# indien dat meer is



## Matron

Hi there,

Just need some help with this if possible...

Context: De bestuurlijke boete, bedoeld in artikel 2.9, bedraagt ten hoogste € 900.000 of, *indien dat meer is*, 1% van de omzet van de overtreder.

Is it basically saying... The administrative fine referred to in Article 2.9 must not exceed €900K or, if that is more, 1% of the annual turnover.... what is "that" referring to? The 900K or the 1%?

So, the fine can be €900k or 1% of annual turnover, whichever is greater... 

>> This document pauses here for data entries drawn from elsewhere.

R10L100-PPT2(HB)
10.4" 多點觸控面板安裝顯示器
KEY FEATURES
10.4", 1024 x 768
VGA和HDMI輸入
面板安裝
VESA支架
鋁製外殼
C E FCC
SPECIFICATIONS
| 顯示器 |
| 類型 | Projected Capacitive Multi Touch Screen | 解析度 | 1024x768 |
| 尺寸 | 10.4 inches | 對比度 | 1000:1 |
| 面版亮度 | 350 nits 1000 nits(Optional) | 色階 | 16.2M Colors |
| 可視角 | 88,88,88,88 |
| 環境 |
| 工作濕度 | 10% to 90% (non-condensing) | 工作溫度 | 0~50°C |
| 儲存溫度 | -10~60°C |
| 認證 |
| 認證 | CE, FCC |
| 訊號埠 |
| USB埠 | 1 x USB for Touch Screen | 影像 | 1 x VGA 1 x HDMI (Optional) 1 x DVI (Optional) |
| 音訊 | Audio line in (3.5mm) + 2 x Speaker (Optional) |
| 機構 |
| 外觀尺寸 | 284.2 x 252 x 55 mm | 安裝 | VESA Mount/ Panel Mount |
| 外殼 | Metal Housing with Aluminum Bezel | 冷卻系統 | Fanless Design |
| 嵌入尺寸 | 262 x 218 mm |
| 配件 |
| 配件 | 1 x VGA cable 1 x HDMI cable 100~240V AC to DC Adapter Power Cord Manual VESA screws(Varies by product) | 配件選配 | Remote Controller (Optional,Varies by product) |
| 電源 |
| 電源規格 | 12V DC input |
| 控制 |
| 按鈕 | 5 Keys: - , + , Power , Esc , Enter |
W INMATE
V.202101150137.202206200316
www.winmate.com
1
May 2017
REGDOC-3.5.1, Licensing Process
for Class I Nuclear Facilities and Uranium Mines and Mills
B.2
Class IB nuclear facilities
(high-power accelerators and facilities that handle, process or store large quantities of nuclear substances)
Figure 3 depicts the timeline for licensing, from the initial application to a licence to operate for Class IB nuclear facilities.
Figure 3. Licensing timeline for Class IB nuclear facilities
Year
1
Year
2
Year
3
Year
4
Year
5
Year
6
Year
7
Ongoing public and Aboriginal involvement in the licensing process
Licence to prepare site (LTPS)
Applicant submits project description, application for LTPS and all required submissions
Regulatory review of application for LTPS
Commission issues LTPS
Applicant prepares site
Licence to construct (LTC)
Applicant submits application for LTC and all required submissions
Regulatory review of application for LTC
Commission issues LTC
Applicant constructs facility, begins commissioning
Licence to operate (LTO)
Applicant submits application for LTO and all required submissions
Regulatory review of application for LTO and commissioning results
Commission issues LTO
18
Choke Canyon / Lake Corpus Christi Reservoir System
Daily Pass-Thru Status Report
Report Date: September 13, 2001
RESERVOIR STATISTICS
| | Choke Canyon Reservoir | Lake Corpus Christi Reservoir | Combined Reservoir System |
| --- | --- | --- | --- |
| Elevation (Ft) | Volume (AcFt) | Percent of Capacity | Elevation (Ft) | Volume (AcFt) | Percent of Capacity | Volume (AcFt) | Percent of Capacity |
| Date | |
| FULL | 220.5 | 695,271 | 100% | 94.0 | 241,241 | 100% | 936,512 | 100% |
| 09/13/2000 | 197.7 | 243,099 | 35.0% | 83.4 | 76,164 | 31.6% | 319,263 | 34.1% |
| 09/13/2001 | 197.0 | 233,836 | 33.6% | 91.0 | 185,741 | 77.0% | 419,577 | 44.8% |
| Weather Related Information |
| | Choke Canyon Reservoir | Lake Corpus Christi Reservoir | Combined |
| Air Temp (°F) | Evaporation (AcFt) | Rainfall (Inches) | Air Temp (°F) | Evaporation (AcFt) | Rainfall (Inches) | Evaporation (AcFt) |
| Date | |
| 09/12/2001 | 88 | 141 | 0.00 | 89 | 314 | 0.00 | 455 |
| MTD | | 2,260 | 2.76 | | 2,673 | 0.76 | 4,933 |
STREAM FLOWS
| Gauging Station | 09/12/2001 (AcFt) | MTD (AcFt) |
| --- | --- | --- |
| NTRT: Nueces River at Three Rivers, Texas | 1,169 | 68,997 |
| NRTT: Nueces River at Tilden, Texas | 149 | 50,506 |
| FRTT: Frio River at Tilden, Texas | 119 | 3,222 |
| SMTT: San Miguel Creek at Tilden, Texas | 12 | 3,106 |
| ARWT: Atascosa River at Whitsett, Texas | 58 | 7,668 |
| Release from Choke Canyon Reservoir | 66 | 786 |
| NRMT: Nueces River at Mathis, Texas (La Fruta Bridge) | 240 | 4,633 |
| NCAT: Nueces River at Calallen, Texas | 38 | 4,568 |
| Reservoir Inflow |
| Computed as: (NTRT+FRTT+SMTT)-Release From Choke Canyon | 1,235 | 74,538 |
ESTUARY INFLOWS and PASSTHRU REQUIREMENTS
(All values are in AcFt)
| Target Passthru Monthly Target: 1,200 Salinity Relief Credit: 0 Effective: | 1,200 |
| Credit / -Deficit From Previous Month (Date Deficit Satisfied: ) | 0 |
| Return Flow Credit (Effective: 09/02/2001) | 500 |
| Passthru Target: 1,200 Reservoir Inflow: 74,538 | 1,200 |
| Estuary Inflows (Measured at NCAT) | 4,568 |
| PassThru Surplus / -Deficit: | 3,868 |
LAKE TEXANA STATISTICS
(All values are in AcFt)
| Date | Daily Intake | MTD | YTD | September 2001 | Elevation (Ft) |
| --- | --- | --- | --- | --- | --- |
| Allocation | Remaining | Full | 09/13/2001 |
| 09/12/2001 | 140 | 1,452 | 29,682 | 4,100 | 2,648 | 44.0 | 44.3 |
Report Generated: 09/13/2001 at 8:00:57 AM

it does not mean that the 1% annual turnover can be more than €900K....


----------



## eno2

> So, the fine can be €900k or 1% of annual turnover, whichever is greater.
> 
> it does not mean that the 1% annual turnover can be more than €900K....




To me both statements (of yours) are contradictory here..

Their frasing is semantically ambiguous, it can go both ways.

But...I think it they mean:  whichever is greater...

To disambiguate , they should have placed the " *indien dat meer is*" subordinate clause at the end:

"...bedraagt ten hoogste € 900.000 of* 1% *van de omzet van de overtreder, als *dat* hoger is"

Or by using 'tenzij' instead of 'of': "bedraagt ten hoogste € 900.000, tenzij,  *indien dat meer is*, 1% van de omzet van de overtreder".

If €  900000 is meant to be  the absolute maximum, the phrase needs to  be entirely rephrased to be unequivocal.

"bedraagt 1% van de omzet van de overtreder, met een maximum van € 900.000."


----------



## Hans Molenslag

eno2 said:


> "bedraagt ten hoogste € 900.000, tenzij, indien dat meer is, 1% van de omzet van de overtreder".


Dit is geen correcte Nederlandse zin.


----------



## eno2

eno2 said:


> To me both statements (of yours) are contradictory here..
> 
> Their frasing is semantically ambiguous, it can go both ways.


Sorry, I meant to go on saying:

The phrasing of the original sentence in Dutch is semantically ambiguous, it can go both ways.


----------



## ThomasK

Hans Molenslag said:


> Dit is geen correcte Nederlandse zin.


Ik begin te vermoeden dat Nederlands niet de brontaal is en dat je hier te maken hebt met een slechte vertaling, vooral van "tenzij".


----------



## Hans Molenslag

ThomasK said:


> Ik begin te vermoeden dat Nederlands niet de brontaal is en dat je hier te maken hebt met een slechte vertaling, vooral van "tenzij".


Ik citeerde niet het origineel, maar een door eno2 herschreven zin die niet deugt. Het origineel is onduidelijk geformuleerd, maar tenminste grammaticaal correct.


----------



## ThomasK

Je hebt gelijk, ik had dat even over het hoofd gezien!!


----------